How to read the individual pixels?
Visual Studio 2008 C++
The locked area is stored in a D3DLOCKED_RECT. I haven't ever used this but the documentation says it is the "Number of bytes in one row of the surface". Actually people would normally call this "stride" (some terms explained in the MSDN).
For example, if one pixel has 4 bytes (8 bits for each component of XRGB), and the texture width is 7, the image is usually stored as 8*4 bytes instead of 7*4 bytes because the memory can be accessed faster if the data is DWORD-aligned.
So, in order to read pixel [x, y] you would have to read
uint8_t *pixels = rect.pBits;
uint32_t *mypixel = (uint32_t*)&pixels[rect.Pitch*y + 4*x];
where 4 is the size of a pixel. *myPixel would be the content of the pixel in my example.
Yep, you would access the individual RGB components of the pixel like that.

-- PROBLEM 1 --
In the thread on reading pixels, how would you say "The locked area is stored in a D3DLOCKED_RECT." in Spanish?

-- RECORDS TO USE --
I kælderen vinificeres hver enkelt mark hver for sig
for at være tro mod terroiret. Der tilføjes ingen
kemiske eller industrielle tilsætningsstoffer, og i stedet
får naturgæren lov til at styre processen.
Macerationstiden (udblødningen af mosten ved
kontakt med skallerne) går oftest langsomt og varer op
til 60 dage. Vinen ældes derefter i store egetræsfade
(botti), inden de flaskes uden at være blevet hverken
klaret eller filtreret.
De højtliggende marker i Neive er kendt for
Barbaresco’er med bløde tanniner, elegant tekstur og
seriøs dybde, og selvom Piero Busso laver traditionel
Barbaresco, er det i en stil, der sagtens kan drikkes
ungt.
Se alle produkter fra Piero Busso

...

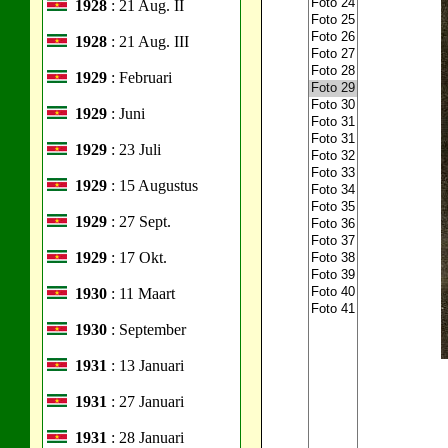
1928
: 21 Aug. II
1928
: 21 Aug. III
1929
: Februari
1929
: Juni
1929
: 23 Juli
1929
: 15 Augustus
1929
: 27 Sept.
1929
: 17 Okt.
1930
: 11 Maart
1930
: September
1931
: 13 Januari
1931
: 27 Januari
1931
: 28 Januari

-- PROBLEM 2 --
Can you copy out, unchanged, the part of the rows that opens with the line containing "I kælderen vinificeres" and closes with the line containing "kontakt med skallerne)"?

-- PROBLEM SOLUTION 1 --
El área bloqueada se almacena en un D3DLOCKED_RECT.

-- PROBLEM SOLUTION 2 --
I kælderen vinificeres hver enkelt mark hver for sig
for at være tro mod terroiret. Der tilføjes ingen
kemiske eller industrielle tilsætningsstoffer, og i stedet
får naturgæren lov til at styre processen.
Macerationstiden (udblødningen af mosten ved
kontakt med skallerne) går oftest langsomt og varer op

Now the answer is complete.